* **EXERCISE REQUIREMENTS**: The answer must be a single number: how many lines below contain "movement".

* **EXTRACTED ENTRIES**:
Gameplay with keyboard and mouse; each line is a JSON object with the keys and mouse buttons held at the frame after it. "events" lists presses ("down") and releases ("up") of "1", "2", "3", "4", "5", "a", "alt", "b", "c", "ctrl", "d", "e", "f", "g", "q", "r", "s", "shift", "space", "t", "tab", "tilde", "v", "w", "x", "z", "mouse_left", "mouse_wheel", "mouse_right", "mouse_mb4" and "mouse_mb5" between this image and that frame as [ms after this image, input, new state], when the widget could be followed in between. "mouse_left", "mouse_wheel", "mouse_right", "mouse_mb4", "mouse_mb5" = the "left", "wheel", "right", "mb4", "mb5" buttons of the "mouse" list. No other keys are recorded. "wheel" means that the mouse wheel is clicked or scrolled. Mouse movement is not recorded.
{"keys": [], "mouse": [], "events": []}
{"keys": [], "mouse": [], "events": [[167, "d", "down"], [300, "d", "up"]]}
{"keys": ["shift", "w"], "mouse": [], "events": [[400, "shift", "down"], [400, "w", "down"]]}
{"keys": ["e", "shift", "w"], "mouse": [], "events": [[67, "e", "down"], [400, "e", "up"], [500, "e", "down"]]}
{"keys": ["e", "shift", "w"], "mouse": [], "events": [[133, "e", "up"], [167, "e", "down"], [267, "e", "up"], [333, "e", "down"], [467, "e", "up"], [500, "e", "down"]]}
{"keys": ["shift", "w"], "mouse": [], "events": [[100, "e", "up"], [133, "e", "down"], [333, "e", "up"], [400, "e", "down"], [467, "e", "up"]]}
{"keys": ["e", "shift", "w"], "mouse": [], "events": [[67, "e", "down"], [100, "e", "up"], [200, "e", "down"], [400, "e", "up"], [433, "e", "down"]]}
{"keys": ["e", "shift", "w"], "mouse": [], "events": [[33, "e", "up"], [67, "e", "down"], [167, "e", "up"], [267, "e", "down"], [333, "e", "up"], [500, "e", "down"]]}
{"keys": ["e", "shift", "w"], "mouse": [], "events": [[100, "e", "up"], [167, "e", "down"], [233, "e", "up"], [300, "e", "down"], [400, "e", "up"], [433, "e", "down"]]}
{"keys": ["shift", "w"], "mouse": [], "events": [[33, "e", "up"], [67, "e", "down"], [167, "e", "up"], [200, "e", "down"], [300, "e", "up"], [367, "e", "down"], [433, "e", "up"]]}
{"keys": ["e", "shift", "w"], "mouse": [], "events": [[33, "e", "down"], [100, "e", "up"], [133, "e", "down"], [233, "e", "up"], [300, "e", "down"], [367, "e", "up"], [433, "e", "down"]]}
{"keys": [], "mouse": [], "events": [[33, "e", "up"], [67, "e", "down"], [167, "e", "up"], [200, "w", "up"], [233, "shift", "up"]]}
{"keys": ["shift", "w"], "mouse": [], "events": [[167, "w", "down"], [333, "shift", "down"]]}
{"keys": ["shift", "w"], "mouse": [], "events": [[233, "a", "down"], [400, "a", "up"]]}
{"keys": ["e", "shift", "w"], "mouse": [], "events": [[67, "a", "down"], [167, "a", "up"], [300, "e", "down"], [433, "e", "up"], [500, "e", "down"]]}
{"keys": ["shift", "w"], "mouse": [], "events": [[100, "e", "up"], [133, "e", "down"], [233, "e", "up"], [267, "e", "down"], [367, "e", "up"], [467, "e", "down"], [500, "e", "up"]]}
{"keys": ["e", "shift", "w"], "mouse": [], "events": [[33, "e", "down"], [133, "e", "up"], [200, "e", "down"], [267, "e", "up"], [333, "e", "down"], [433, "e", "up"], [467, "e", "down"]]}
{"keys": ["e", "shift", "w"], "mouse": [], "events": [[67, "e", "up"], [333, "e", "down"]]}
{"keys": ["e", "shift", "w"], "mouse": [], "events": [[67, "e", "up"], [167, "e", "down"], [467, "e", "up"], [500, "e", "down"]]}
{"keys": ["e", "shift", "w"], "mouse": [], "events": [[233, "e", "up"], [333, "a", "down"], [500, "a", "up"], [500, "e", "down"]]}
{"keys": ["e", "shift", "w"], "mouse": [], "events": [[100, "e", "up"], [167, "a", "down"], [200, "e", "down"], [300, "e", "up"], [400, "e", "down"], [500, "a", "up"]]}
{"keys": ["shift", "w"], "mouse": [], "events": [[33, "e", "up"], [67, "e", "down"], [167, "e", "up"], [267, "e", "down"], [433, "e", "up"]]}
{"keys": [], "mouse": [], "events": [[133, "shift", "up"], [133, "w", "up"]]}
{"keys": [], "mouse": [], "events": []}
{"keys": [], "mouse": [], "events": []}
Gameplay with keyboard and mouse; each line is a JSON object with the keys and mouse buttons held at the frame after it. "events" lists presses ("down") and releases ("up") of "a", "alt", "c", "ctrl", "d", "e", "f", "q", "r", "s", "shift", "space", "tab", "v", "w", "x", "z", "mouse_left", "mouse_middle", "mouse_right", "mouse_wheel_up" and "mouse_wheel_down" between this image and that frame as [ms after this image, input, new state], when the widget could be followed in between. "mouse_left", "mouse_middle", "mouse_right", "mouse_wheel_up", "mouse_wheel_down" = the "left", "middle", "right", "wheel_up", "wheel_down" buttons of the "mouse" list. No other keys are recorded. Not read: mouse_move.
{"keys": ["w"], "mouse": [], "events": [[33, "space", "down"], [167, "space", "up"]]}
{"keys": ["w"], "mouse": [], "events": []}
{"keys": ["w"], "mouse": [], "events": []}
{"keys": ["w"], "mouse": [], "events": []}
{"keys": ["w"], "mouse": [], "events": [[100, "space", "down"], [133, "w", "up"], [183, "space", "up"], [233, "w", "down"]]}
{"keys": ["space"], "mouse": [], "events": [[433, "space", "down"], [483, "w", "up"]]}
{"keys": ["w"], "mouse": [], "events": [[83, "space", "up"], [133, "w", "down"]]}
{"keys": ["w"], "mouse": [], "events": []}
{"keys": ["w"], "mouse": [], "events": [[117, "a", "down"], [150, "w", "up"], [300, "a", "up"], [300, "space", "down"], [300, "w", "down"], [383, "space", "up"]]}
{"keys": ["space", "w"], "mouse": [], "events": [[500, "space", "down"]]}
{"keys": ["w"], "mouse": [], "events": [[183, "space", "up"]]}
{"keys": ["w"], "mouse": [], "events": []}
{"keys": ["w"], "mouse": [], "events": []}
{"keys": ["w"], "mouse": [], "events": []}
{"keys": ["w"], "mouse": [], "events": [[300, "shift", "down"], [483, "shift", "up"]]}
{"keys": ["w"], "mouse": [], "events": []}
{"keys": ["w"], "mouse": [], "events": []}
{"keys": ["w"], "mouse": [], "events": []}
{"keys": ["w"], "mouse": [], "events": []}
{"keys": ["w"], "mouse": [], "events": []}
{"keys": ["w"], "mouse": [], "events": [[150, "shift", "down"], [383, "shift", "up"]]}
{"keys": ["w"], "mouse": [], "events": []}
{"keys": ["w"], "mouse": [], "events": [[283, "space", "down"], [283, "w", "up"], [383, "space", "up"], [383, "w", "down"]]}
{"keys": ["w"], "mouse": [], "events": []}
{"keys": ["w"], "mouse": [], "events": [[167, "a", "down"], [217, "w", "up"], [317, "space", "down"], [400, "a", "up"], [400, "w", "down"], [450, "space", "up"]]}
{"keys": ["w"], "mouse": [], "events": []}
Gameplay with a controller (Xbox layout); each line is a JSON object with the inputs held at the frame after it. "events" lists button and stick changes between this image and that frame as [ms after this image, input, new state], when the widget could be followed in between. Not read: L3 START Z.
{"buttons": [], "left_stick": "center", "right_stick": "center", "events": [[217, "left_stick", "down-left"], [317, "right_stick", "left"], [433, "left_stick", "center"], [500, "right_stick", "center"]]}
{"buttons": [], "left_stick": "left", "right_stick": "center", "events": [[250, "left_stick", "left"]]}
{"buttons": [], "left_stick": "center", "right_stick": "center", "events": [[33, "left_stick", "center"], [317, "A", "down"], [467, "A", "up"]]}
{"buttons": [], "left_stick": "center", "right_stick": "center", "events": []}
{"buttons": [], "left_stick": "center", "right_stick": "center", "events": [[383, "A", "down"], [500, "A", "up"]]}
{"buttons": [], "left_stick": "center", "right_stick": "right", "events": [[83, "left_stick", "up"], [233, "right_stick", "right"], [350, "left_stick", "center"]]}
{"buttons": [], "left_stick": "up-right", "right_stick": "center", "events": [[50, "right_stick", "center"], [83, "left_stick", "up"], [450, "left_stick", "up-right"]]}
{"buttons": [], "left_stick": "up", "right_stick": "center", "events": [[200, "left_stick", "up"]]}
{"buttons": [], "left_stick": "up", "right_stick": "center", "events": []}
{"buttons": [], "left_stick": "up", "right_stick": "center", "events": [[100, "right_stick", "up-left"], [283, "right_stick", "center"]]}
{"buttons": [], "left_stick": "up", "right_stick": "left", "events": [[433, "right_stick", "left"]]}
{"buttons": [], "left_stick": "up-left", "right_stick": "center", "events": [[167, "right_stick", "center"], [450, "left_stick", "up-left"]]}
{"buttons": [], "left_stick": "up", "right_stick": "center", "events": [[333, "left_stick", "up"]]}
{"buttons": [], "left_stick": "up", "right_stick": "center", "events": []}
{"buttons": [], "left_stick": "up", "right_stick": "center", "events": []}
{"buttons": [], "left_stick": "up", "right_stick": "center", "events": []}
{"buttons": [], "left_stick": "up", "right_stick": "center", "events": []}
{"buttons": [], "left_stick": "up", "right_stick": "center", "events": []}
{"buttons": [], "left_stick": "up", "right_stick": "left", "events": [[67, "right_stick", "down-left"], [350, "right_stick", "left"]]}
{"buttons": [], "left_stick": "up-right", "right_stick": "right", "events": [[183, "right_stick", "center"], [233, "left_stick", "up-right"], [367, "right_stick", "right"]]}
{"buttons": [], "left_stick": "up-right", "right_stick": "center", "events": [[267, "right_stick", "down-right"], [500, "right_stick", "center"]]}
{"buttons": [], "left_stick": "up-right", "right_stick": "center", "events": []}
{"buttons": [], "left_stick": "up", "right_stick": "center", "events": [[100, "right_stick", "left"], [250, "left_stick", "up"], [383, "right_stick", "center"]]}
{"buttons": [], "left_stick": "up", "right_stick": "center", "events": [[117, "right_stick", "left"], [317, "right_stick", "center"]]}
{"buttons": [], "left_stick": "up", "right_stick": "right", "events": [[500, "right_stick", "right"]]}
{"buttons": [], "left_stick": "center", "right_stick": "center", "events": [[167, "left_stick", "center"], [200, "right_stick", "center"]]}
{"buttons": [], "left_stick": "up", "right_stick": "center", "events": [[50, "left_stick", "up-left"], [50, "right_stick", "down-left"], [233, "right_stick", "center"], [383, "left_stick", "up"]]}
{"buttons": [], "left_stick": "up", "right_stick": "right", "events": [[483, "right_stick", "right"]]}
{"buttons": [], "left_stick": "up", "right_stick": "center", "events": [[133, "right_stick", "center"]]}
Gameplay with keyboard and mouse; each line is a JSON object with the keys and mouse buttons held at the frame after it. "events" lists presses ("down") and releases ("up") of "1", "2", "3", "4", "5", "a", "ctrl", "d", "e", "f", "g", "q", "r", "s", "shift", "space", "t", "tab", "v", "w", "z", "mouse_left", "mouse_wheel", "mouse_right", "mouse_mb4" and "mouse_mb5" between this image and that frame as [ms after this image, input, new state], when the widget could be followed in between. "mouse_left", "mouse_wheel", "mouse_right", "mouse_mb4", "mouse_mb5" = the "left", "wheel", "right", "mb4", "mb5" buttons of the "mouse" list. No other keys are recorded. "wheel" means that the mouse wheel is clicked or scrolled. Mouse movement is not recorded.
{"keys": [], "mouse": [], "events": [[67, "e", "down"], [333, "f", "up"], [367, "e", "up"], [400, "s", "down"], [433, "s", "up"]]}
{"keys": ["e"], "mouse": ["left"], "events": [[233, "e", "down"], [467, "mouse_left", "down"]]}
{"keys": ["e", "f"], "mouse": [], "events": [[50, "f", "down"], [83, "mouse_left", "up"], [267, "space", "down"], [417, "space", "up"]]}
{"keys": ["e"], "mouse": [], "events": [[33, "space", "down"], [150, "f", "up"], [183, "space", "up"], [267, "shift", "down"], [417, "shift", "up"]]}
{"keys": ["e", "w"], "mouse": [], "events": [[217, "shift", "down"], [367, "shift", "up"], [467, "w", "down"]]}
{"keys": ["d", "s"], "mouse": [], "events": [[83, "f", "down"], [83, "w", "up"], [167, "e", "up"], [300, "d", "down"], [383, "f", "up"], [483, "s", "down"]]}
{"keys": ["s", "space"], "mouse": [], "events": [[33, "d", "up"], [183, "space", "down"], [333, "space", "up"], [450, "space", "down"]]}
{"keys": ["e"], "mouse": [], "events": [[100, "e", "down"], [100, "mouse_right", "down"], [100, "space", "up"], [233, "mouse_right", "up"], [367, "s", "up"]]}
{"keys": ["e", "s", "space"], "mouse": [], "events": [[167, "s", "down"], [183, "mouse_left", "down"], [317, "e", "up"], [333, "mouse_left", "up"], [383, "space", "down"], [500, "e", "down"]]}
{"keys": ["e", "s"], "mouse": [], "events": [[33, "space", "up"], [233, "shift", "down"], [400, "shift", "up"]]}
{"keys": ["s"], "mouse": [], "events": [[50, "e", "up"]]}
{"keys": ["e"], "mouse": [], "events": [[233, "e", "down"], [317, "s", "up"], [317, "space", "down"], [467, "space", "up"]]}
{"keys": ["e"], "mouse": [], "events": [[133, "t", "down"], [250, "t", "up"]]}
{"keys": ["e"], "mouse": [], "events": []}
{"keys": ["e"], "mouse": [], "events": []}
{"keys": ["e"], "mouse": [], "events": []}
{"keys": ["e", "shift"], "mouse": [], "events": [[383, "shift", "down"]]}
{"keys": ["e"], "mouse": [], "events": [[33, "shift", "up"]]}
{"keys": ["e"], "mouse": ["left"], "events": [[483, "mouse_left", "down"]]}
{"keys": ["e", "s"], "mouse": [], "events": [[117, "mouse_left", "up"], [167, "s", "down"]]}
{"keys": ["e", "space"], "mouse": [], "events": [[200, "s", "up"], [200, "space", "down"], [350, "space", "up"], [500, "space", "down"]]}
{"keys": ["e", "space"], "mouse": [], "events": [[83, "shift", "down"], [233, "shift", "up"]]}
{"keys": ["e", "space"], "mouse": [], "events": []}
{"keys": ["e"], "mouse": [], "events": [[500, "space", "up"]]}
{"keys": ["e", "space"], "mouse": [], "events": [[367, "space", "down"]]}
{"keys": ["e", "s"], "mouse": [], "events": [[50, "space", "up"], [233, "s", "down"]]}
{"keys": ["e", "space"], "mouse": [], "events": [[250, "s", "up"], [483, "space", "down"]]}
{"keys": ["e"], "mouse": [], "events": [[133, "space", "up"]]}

* **EXPECTED OUTPUT**: 2